# Possible New Nebraska Record Buck?



## puterdude (Jan 27, 2006)

I received this from a friend.Can't validate it myself,don't know when,just thought I'd share it with you guys.

The game warden was there and guessed the age to be 7-8 years? He said it should be a 38 point rack? I did not count. 
This will probably be the new state record according to the warden. It will be pictured in Nebraska Land Magazine December. 
The guy that shot it was in his mid 20s. A guy around 60 congratulated him and told him to cherish this because he has never seen anything like it in his years of hunting.


----------



## Snakecharmer (Apr 9, 2008)

That's a helluva hatrack!


----------



## nicklesman (Jun 29, 2006)

that rack is insane I would get lost trying to count all those points


----------



## monster7 (Nov 17, 2010)

ehh....not too bad! 

That thing is a MONSTER. I wish something half that size would come my way. Hopefully its a true story


----------



## puterdude (Jan 27, 2006)

Change that Title to,,,,,THE NEW NEBRASKA STATE RECORD
it's official here's the article

http://outdoornebraska.ne.gov/nebland/


----------



## Snakecharmer (Apr 9, 2008)

Anybody have any idea what the USA or Canadian record is? Along with Ohio?


----------



## bkr43050 (Apr 5, 2004)

Snakecharmer said:


> Anybody have any idea what the USA or Canadian record is? Along with Ohio?

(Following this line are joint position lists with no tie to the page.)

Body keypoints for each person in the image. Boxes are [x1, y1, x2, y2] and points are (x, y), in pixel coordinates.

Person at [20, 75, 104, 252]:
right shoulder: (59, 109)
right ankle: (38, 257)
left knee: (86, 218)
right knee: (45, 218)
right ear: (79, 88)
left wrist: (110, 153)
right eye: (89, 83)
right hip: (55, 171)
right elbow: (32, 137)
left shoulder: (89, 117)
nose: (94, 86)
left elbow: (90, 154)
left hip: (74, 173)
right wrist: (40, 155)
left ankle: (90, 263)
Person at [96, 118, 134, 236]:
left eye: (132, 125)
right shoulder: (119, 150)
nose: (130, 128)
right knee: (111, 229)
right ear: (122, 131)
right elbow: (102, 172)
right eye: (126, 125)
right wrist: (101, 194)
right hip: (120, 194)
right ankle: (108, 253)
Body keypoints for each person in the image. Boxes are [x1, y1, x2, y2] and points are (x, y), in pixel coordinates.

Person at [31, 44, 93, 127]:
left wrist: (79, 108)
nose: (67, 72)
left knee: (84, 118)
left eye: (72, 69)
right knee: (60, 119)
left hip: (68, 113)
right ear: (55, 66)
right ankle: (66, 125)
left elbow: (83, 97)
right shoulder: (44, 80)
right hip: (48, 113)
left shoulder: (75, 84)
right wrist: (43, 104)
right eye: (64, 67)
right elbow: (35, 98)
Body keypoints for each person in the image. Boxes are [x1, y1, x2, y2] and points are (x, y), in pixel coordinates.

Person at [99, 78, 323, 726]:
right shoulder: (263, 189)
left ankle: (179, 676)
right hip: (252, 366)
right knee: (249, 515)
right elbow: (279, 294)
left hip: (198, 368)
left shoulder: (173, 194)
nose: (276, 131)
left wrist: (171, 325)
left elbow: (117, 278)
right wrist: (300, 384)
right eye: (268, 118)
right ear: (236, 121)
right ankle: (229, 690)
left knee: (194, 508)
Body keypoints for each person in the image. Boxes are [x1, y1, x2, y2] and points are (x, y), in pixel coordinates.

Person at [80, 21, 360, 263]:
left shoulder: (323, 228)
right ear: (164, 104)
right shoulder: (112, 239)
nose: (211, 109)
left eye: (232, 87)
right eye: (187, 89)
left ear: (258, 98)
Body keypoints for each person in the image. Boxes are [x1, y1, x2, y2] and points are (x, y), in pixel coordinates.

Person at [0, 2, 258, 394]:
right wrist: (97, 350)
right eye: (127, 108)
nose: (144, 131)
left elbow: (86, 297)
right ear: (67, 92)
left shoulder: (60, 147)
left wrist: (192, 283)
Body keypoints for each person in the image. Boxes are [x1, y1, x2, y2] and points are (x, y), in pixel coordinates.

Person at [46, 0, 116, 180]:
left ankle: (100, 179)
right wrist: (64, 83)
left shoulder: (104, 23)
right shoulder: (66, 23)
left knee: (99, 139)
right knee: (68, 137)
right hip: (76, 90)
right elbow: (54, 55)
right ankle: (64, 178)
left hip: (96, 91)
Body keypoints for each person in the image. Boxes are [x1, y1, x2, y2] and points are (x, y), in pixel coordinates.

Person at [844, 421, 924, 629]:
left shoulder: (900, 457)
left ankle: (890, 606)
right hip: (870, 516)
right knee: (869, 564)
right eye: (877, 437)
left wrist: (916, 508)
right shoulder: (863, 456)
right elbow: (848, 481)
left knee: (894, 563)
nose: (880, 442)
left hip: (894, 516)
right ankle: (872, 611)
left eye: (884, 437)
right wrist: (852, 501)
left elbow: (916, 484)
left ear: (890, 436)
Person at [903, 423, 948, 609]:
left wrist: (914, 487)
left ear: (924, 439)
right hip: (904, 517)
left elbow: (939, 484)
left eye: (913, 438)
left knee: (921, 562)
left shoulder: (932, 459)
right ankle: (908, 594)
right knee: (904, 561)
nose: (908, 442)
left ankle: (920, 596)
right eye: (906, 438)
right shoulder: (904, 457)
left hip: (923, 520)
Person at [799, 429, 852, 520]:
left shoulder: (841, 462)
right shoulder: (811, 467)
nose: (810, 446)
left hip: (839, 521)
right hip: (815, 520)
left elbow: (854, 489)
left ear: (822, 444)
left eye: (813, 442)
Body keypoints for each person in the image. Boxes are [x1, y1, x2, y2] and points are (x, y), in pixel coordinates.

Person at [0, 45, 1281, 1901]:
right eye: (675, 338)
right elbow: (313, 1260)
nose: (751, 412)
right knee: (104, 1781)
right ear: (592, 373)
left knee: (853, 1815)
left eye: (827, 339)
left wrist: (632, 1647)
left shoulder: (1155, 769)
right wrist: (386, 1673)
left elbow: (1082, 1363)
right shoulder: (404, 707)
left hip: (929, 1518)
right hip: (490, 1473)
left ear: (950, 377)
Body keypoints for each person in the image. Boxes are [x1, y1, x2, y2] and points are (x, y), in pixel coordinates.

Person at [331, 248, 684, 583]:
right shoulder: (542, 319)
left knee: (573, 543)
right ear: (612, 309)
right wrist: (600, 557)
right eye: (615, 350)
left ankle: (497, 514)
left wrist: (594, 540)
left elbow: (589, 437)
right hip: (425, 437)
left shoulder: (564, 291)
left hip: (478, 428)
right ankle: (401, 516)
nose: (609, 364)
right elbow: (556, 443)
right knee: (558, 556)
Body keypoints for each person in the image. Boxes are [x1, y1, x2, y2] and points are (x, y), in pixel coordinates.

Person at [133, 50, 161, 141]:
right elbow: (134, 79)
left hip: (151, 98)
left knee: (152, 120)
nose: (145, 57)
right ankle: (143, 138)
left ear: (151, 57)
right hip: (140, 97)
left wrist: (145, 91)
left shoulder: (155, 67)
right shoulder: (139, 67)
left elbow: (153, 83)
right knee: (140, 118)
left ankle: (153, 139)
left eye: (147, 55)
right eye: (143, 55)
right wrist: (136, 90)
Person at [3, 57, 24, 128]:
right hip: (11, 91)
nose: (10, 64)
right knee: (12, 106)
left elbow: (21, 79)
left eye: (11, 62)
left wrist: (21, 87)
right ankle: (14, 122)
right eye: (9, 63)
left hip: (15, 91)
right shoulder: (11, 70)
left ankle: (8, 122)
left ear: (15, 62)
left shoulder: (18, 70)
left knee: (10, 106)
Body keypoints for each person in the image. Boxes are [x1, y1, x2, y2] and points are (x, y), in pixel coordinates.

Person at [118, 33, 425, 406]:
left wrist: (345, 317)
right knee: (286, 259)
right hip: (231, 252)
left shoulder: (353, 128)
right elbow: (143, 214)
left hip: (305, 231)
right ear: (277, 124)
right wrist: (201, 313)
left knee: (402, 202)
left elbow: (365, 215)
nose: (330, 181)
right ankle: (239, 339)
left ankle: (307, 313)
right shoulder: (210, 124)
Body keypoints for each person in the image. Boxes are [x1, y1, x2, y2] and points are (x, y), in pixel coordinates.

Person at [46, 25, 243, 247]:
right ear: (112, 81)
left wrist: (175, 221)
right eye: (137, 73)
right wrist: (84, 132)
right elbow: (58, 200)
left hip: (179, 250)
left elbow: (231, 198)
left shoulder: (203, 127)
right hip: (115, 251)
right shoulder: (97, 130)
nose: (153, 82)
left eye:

I believe the Beatty Buck still holds the P&Y record at 294". B&C record is actually a deer found in Missouri dead. It measured 333 7/8". I am not sure what the record one taken by hunting is. I am sure someone on here can come up with that one.


----------



## M.Magis (Apr 5, 2004)

Tony Lovstuen's Iowa whitetail is the largest taken by a hunter at 307 and change.


----------



## Lundy (Apr 5, 2004)

I loved what the hunter said in the article.

Something along the lines of "a good hunter couldn't have killed this deer only a lucky hunter could have killed this deer"

How refreshing that statement is from this young man.


----------



## FSHNERIE (Mar 5, 2005)

Crazy.............


----------



## ezbite (May 25, 2006)

Dayum!!!!!


----------